*** Opening Raw data ***

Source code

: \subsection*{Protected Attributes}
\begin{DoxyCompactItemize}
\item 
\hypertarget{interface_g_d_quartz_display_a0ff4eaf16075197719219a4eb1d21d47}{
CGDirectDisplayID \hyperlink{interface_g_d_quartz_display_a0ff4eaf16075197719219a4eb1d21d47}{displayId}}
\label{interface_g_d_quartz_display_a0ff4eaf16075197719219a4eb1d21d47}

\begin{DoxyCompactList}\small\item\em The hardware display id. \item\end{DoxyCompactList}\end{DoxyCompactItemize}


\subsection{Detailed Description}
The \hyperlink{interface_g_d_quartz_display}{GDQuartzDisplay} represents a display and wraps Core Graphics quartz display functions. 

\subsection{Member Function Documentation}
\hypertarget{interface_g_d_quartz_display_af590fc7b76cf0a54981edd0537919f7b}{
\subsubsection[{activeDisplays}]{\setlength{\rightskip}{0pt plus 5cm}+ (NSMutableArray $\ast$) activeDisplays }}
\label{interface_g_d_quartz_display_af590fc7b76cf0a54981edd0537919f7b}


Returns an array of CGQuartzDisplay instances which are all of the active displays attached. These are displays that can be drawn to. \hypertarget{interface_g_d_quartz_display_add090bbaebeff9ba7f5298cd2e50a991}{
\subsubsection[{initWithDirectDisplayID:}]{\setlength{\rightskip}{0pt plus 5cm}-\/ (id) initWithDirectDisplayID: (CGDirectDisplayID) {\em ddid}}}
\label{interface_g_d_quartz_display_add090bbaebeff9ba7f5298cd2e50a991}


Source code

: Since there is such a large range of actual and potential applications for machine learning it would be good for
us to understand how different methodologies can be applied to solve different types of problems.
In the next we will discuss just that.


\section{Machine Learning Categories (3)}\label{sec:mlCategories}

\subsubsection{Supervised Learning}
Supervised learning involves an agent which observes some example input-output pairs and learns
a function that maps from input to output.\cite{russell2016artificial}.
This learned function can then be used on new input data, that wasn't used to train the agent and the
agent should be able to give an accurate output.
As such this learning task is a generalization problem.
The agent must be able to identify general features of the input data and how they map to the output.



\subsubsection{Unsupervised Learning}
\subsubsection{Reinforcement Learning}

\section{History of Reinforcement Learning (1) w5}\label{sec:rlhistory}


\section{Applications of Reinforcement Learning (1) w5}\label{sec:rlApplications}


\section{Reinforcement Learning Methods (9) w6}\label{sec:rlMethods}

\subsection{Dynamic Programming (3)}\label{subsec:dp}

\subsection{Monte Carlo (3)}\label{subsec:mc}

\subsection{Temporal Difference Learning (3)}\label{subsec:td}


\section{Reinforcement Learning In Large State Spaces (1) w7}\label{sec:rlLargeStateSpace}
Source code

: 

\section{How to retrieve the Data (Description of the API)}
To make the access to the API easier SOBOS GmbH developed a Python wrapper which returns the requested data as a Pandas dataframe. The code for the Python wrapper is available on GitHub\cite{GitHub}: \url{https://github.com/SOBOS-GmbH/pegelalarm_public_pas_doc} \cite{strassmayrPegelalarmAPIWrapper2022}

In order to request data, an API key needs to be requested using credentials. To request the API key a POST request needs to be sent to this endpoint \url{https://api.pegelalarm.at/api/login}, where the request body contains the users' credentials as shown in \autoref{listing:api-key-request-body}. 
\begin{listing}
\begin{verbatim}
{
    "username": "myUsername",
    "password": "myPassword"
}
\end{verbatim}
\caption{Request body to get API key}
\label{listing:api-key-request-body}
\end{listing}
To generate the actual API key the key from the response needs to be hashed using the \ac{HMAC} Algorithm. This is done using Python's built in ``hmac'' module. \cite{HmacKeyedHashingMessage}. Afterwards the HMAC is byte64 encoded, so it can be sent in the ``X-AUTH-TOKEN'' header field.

*** Closing Raw data ***

**Required work**
Each entry needs to be copied out exactly as written.

**Answer to this problem**
Source code

: \subsection*{Protected Attributes}
\begin{DoxyCompactItemize}
\item 
\hypertarget{interface_g_d_quartz_display_a0ff4eaf16075197719219a4eb1d21d47}{
CGDirectDisplayID \hyperlink{interface_g_d_quartz_display_a0ff4eaf16075197719219a4eb1d21d47}{displayId}}
\label{interface_g_d_quartz_display_a0ff4eaf16075197719219a4eb1d21d47}

\begin{DoxyCompactList}\small\item\em The hardware display id. \item\end{DoxyCompactList}\end{DoxyCompactItemize}


\subsection{Detailed Description}
The \hyperlink{interface_g_d_quartz_display}{GDQuartzDisplay} represents a display and wraps Core Graphics quartz display functions. 

\subsection{Member Function Documentation}
\hypertarget{interface_g_d_quartz_display_af590fc7b76cf0a54981edd0537919f7b}{
\subsubsection[{activeDisplays}]{\setlength{\rightskip}{0pt plus 5cm}+ (NSMutableArray $\ast$) activeDisplays }}
\label{interface_g_d_quartz_display_af590fc7b76cf0a54981edd0537919f7b}


Returns an array of CGQuartzDisplay instances which are all of the active displays attached. These are displays that can be drawn to. \hypertarget{interface_g_d_quartz_display_add090bbaebeff9ba7f5298cd2e50a991}{
\subsubsection[{initWithDirectDisplayID:}]{\setlength{\rightskip}{0pt plus 5cm}-\/ (id) initWithDirectDisplayID: (CGDirectDisplayID) {\em ddid}}}
\label{interface_g_d_quartz_display_add090bbaebeff9ba7f5298cd2e50a991}


Source code

: Since there is such a large range of actual and potential applications for machine learning it would be good for
us to understand how different methodologies can be applied to solve different types of problems.
In the next we will discuss just that.


\section{Machine Learning Categories (3)}\label{sec:mlCategories}

\subsubsection{Supervised Learning}
Supervised learning involves an agent which observes some example input-output pairs and learns
a function that maps from input to output.\cite{russell2016artificial}.
This learned function can then be used on new input data, that wasn't used to train the agent and the
agent should be able to give an accurate output.
As such this learning task is a generalization problem.
The agent must be able to identify general features of the input data and how they map to the output.



\subsubsection{Unsupervised Learning}
\subsubsection{Reinforcement Learning}

\section{History of Reinforcement Learning (1) w5}\label{sec:rlhistory}


\section{Applications of Reinforcement Learning (1) w5}\label{sec:rlApplications}


\section{Reinforcement Learning Methods (9) w6}\label{sec:rlMethods}

\subsection{Dynamic Programming (3)}\label{subsec:dp}

\subsection{Monte Carlo (3)}\label{subsec:mc}

\subsection{Temporal Difference Learning (3)}\label{subsec:td}


\section{Reinforcement Learning In Large State Spaces (1) w7}\label{sec:rlLargeStateSpace}
Source code

: 

\section{How to retrieve the Data (Description of the API)}
To make the access to the API easier SOBOS GmbH developed a Python wrapper which returns the requested data as a Pandas dataframe. The code for the Python wrapper is available on GitHub\cite{GitHub}: \url{https://github.com/SOBOS-GmbH/pegelalarm_public_pas_doc} \cite{strassmayrPegelalarmAPIWrapper2022}

In order to request data, an API key needs to be requested using credentials. To request the API key a POST request needs to be sent to this endpoint \url{https://api.pegelalarm.at/api/login}, where the request body contains the users' credentials as shown in \autoref{listing:api-key-request-body}. 
\begin{listing}
\begin{verbatim}
{
    "username": "myUsername",
    "password": "myPassword"
}
\end{verbatim}
\caption{Request body to get API key}
\label{listing:api-key-request-body}
\end{listing}
To generate the actual API key the key from the response needs to be hashed using the \ac{HMAC} Algorithm. This is done using Python's built in ``hmac'' module. \cite{HmacKeyedHashingMessage}. Afterwards the HMAC is byte64 encoded, so it can be sent in the ``X-AUTH-TOKEN'' header field.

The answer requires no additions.